Continued from:
Such
arguments sound sham when we come across regular reports of massive corruption
in almost every government project. Almost nothing, not even the rural India
centric massive projects with an ambition to cover the most parts of the nation
are beyond the web of the neck-deep political and bureaucratic corruption.
Advertisements
by the government departments and ministries are supposed to act as tools to
aware and empower the people intended to be the beneficiaries of different
programmes and projects to ask for what is rightfully and legally theirs.
Instead,
their ignorance and their inability to convey the wrongs happening as reflected
in the large-scale corruption tell either the government efforts to aware and
empower the people are failing or the government is not at all serious about
the ultimate aim of such initiatives – making aware and empower and instead is
busy in bushing the beat making such advertisements a personal branding
exercise for the person or group of persons involved. And if that be the case,
it is certainly not an acceptable practice. Such wastage of public funds is
deplorable.
But, as
has become clear, the insensitive political class doesn’t even think about such
considerations. Rather, they prefer to suppress the voices trying to show them
the reality. As the election time is approaching near, the UPA government and
Mr. Manmohan Singh are ratcheting up the (empty)

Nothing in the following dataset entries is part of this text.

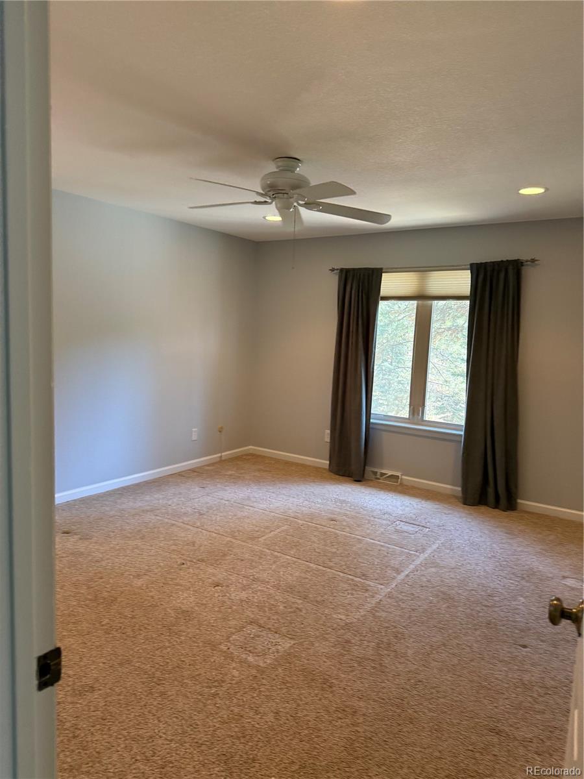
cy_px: 390
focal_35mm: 24
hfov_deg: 56.8
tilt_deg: -4.2
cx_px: 292
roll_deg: +0.3
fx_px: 540
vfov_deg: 71.6
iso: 200
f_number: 1.78
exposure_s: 1/60
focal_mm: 6.76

rhetoric again with heavy advertising to showcase what is not there; literally,
to befool us again.
Coming
back to where we began, on youth and
unemployment in India, Manmohan Singh recently said: “The unemployment rate came down from 8.3% to 6.6% between 2004-05 and 2009-10. This period suffered from one of the worst global
meltdowns in history and most of the countries, developed and developing, have
registered increased in their unemployment rates while we were still able to
create additional jobs. Employment in the unorganised sector registered a
growth of more than 9% from 26.5 million in 2005 to 29 million in 2011.”
But his
assertions fall flat when we see the larger picture that is not what Manmohan
is trying to make us see.
According
to a report published in The Wall Street Journal (Young, Jobless and Indian,
November 23, 2012): “The
latest World Development Report by the World Bank says India’s youth
unemployment — as a percentage of the youth work force — was 9.9% for males and
11.3% for females in 2010. In 1985, the figures were 8.3% and 8%, respectively.
Youth unemployment in India, like most countries, has consistently been above
the national average. But of late, the data indicate rising youth unemployment,
now virtually 50% more than the national average, or total unemployment rate.”
Qualitatively disturbing! Now see this assessment
from the International Labour Organization (ILO).
ILO
says in its Global Unemployment Trends 2007-13, released in May 2013: What does
it say about unemployment in India: “In
India there is evidence that youth unemployment rates are higher for families
with incomes over the $1.25 poverty rate than for those with incomes under this
poverty line. “In developing countries such as India, as much as two-thirds of
young workers receive below average wages and are engaged in work for which
they are either over-qualified or under-qualified. Over-education and
over-skilling co-exist with under-education and under-skilling. Such a mismatch
makes solutions to the youth employment crisis more difficult to find”
A
mismatch! Indeed it is. A population of
over a billion with majority of them quality-illiterate, poorly-fed and living
a sub-standard quality of life needs a political and bureaucratic class that
could understand this mismatch to work out effective solutions.
Instead,
we have a political and bureaucratic class that has become synonymous with
corruption, nepotism, insensitivity and elitism.
Instead
of addressing such grave problems with the seriousness demanded, the Manmohan Singh
led governments is pouring the money from the public funds freely into massive
cover-up operations to create an illusion of the achievements that are not
there, to create a layer of propaganda to hide the utter failure that his
government has been during its second terms in the office since May 2009.
The
insensitivity and the rashness reflect in the advertisement campaigns like
Bharat Nirman or this reported campaign targeting the overseas audience or the
reports of a Rs 100 crore campaign by the UPA government in September 2012 to
justify the retail FDI decision and diesel-pricing deregulation and price hike
or the Hindustan Times report (UPA ad blitz gets Rs. 630 crore more, June 6,
2013) that says the Finance Ministry okays Rs 630 crore more for the Bharat
Nirman campaign.
Mr.
Manmohan Singh, the youth from the 7 crore of the unemployed or underemployed people
or 70 crores or more of the Indians, quality-illiterate, poorly-fed, the Indians
forced to live a sub-standard quality of life, cannot buy your sham every time.
NDA had learnt this lesson in a bitter way in 2004.
This time,
it may well be a telling development for your government the signs of which you
are not reading. Stop wasting millions that could give livelihood to the
millions. That is not your private money. It is rightfully theirs.